— PAGE EXTRACT —
--- START ---
Pye Cambridge had forged their market with the Vanguard then Cambridge private mobile radios, then the Bantam, the first personal radios for police

Worked on the tune-up and final test benches for 10 months before realising I wasn't gonna get offered a post in Soton (despite promises) and left back to sea. (Cloud)

Latterly Storno and others swamped the PMR market, and the rest is history.. no more Pye Telecom. Well if you do stay with a QQ0V-10 in the final and Ledex switching for boot mounts in the 70's they deserved to be overtaken by technical advances...


----------



## ART6

I guess I got lucky when I came ashore. I applied for a job as deputy chief engineer in a power station in London, but had no expectation of getting it since all applications I had made until then had been rejected. However, the station manager said that he preferred to hire ex-marine engineers. They had, he said, a depth of practical experience and they never gave up. I got the job and never looked back. 

Later, based on that track record, I was head hunted to become the chief mechanical engineer of a large regional authority, then left after some years to become the engineering director of a PLC, then onto another one as technical and operations director. Finally I with three others formed our own company twenty years ago with major American investment and me as MD, designing and building large biofuels plants. Looking back the absence of shore-accepted qualifications never held me back significantly.


----------



## Varley

Art, I understand that there have been several failures recently of off-line steam plant to deliver to the grid at their contracted time due to failed attempts to start-up. With the number plants in which technicians can gain and maintain steam plant both ashore and afloat shrinking I wonder if this may be due to a shortage people with your background.


----------



## ART6

Varley said:


> Art, I understand that there have been several failures recently of off-line steam plant to deliver to the grid at their contracted time due to failed attempts to start-up. With the number plants in which technicians can gain and maintain steam plant both ashore and afloat shrinking I wonder if this may be due to a shortage people with your background.


I wouldn't be at all surprised Varley. My tickets were steam, and the C/E for whom I was the deputy also possessed steam tickets. We knew about boilers (Babcock in that plant) and turbines, and the generators were bread an butter to us. I was very familiar with such exercises as pressure tests on the boilers (five of them) and setting up the turbine Woodward governors. 

In fact, in the case of the latter, we had an interesting experience. No-one but me was permitted to touch the governors -- ever! However, one fine day a shift charge engineer, one of those guys who knew everything, decided that the governor on one of the turbines was not set correctly, and he decided to deal with it. He did so very effectively -- he fiddled with the several knobs, and the turbine started to grab load. The others responded by dropping load, as they were supposed to do, but then as he fiddled the machine began to exceed its load capacity, and it tripped. The others didn't have time to react to the sudden load shed, and one after the other they dropped out. The station went off line in a most spectacular fashion!
--- END ---
— LIST OF TASKS —
a. Answer these questions from the thread:
(i) For how many months did the first poster work on the tune-up and final test benches?
(ii) Whom did the station manager say he preferred to hire?
(iii) How many boilers did ART6 mention pressure-testing?
b. For each statement, say whether the thread agrees with it. Give yes or no and quote the words that decide it.
(i) ART6's own company designs and builds large biofuels plants.
(ii) The boilers in the power station were made by Woodward.
(iii) Shift staff were allowed to adjust the turbine governors.
c. Reproduce the thread word for word between "Worked on the" and "by technical advances...", inclusive.

— DATA SECTION —
--- START ---
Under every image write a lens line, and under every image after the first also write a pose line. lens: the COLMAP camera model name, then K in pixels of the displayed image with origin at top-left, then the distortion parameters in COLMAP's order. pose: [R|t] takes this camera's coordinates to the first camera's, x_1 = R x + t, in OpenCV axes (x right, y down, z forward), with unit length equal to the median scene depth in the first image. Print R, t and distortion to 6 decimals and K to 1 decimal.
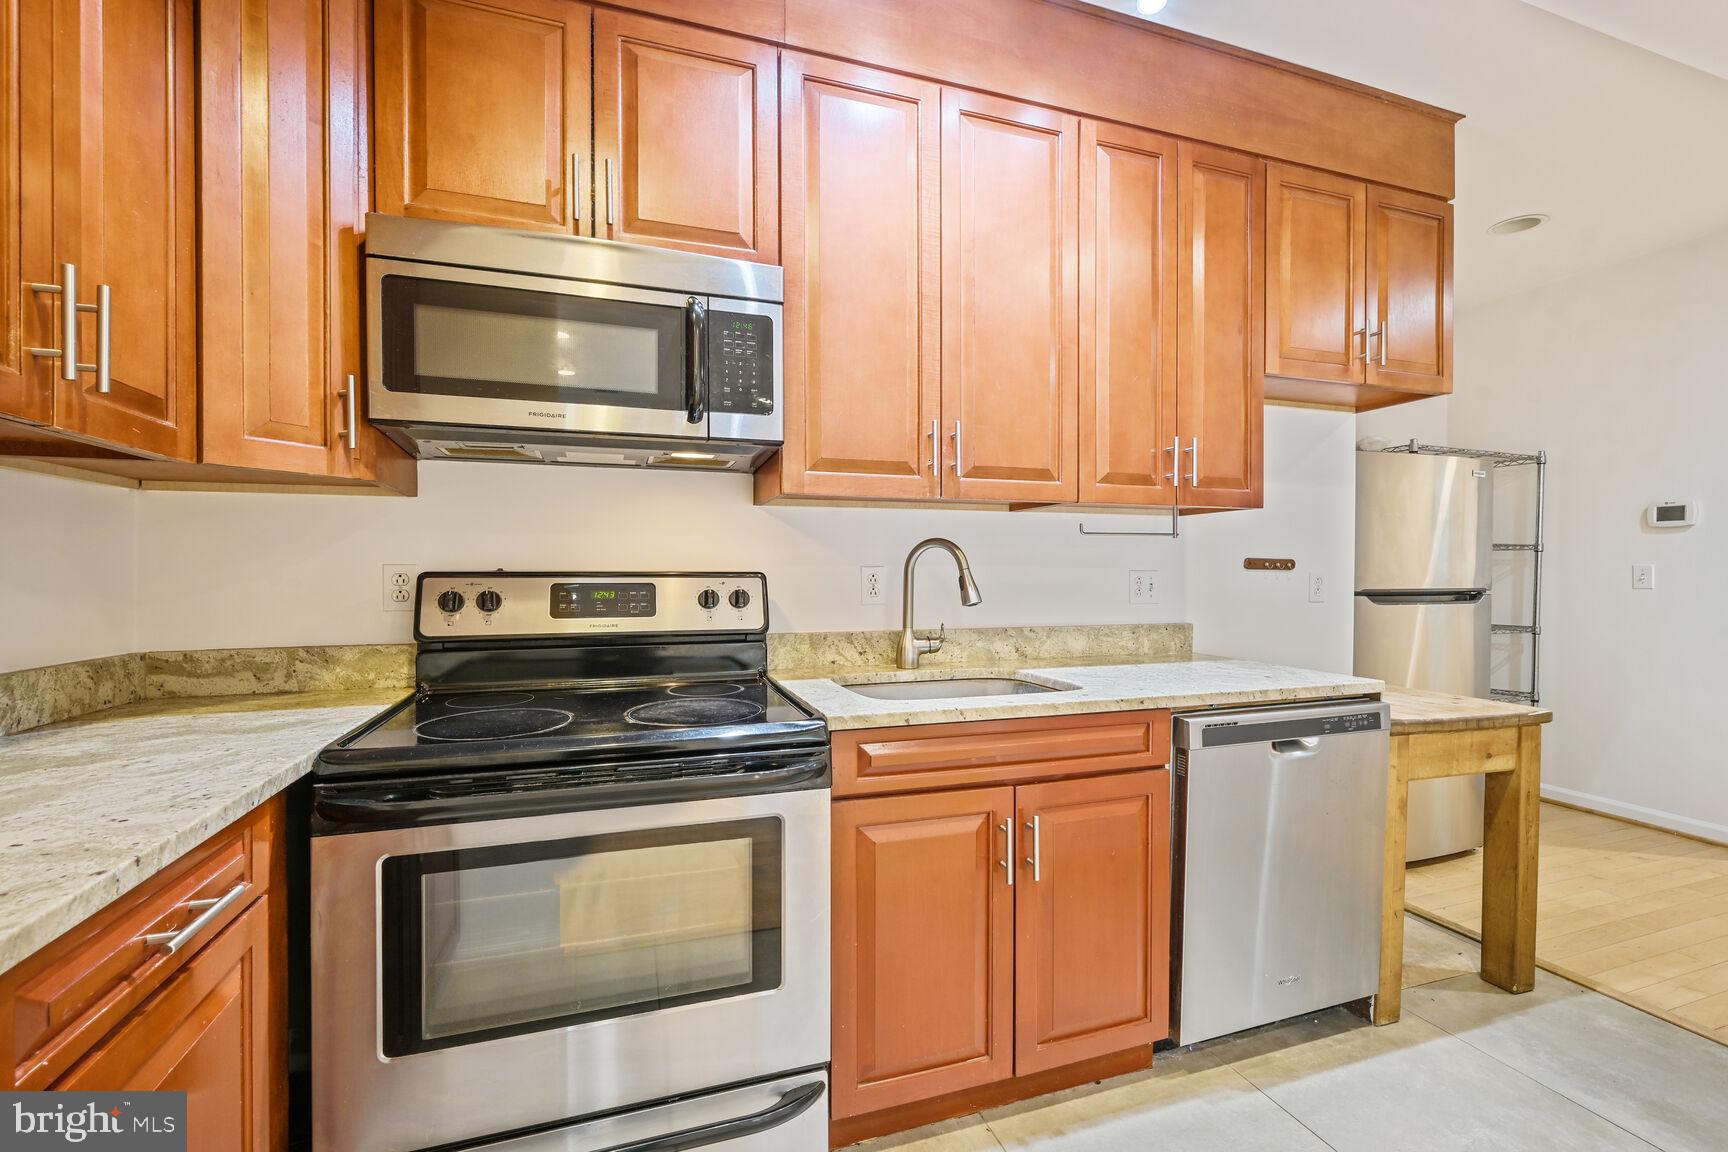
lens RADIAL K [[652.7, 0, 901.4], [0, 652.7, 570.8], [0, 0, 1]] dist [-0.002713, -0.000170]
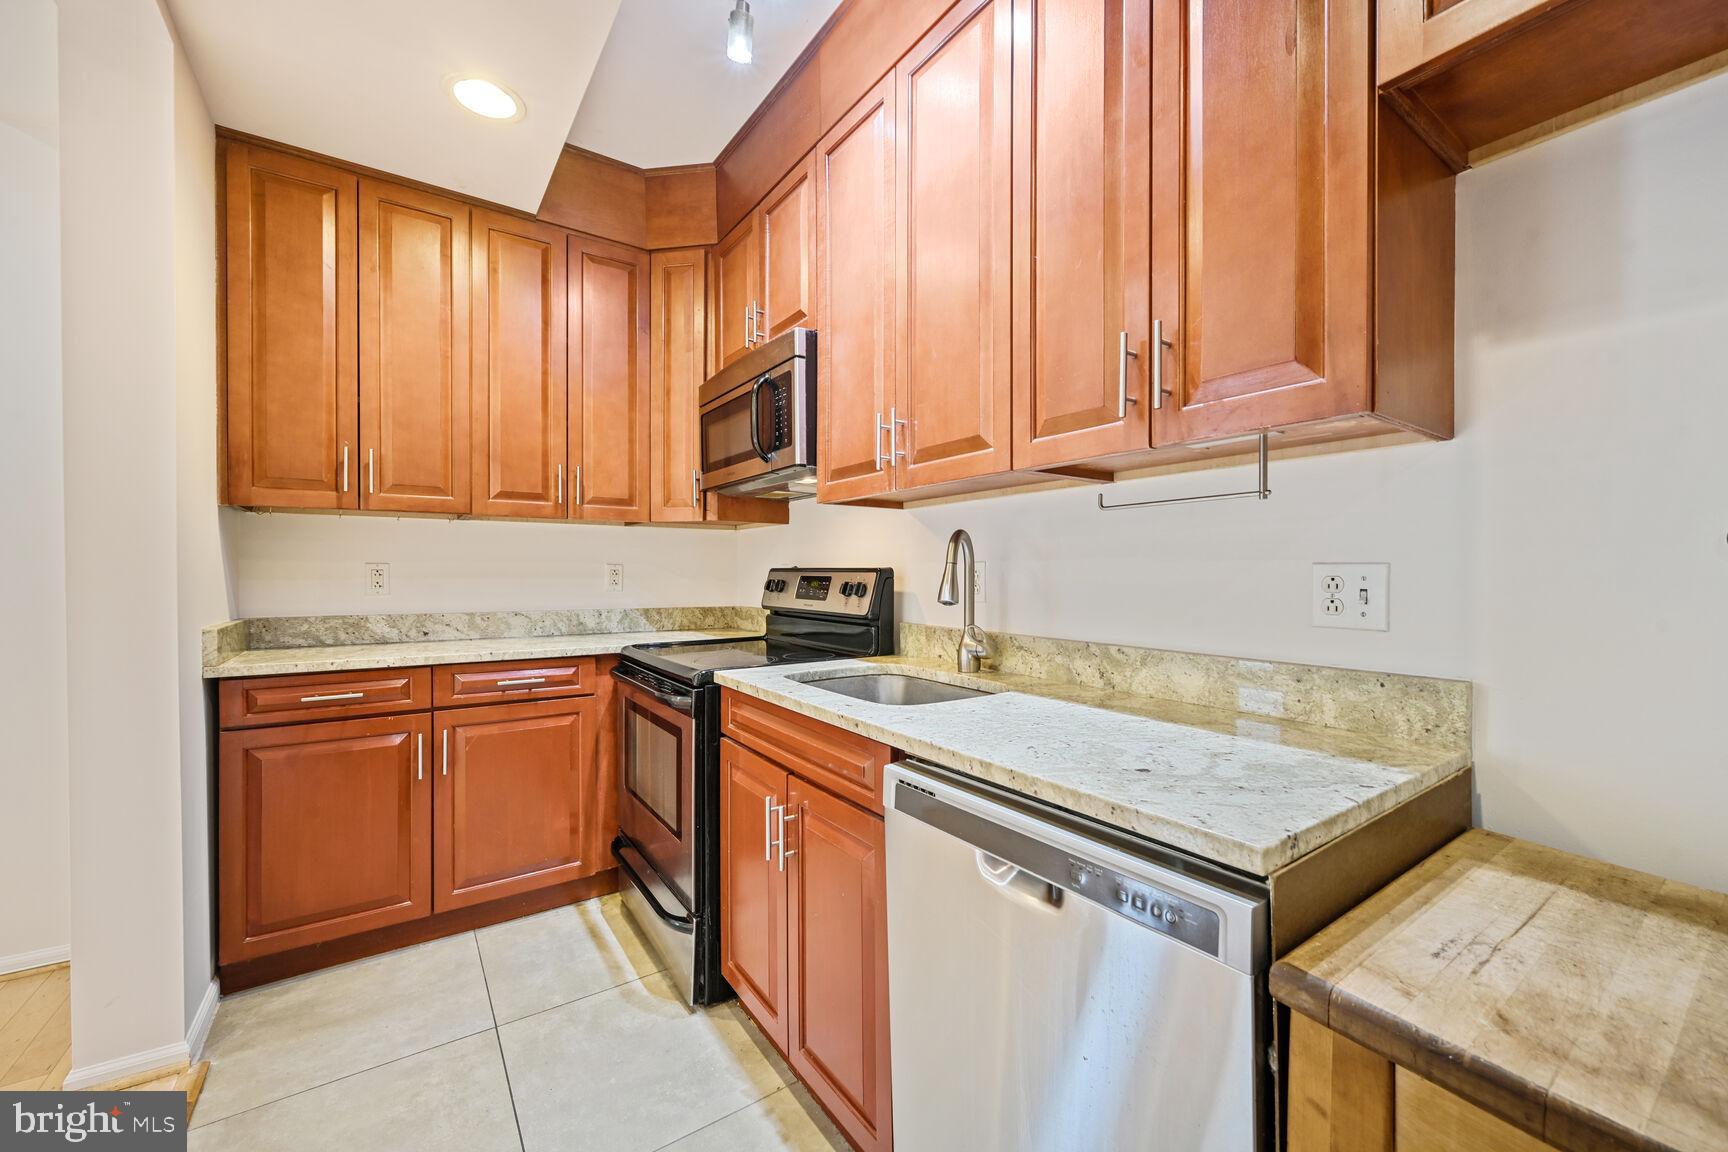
--- END ---
— TASK-BY-TASK OUTPUTS —
a.
(i) 10 months
(ii) Ex-marine engineers
(iii) Five

b.
(i) Yes: "designing and building large biofuels plants"
(ii) No: "We knew about boilers (Babcock in that plant)"
(iii) No: "No-one but me was permitted to touch the governors -- ever!"

c.
Worked on the tune-up and final test benches for 10 months before realising I wasn't gonna get offered a post in Soton (despite promises) and left back to sea. (Cloud)

Latterly Storno and others swamped the PMR market, and the rest is history.. no more Pye Telecom. Well if you do stay with a QQ0V-10 in the final and Ledex switching for boot mounts in the 70's they deserved to be overtaken by technical advances...